Dataset records -

########

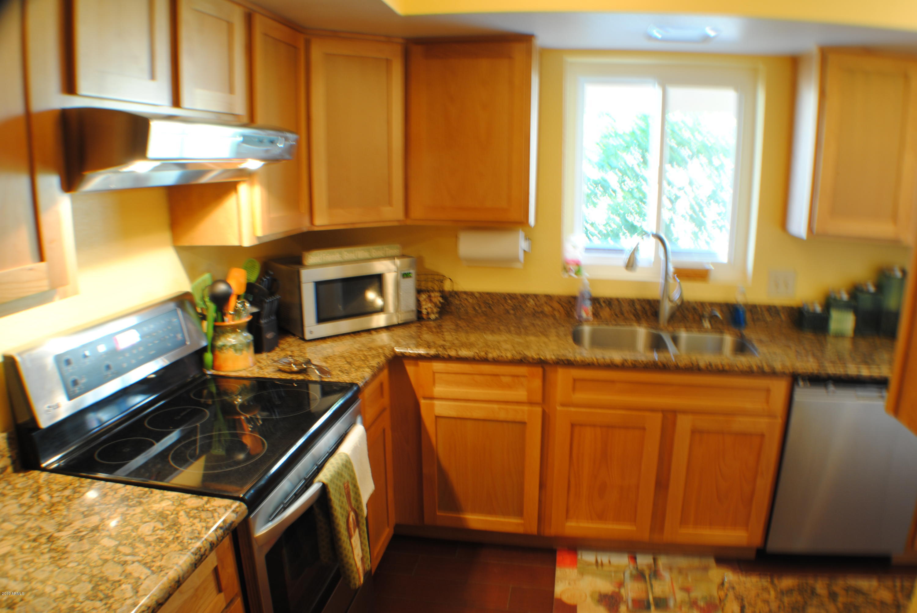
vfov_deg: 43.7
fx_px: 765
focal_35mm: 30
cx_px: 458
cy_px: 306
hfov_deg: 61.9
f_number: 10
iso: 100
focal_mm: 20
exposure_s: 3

########

Work instructions - From the line containing "focal_35mm: 30" to the final line of the data above, transcribe every line exactly and nothing more.

Response area -
focal_35mm: 30
cx_px: 458
cy_px: 306
hfov_deg: 61.9
f_number: 10
iso: 100
focal_mm: 20
exposure_s: 3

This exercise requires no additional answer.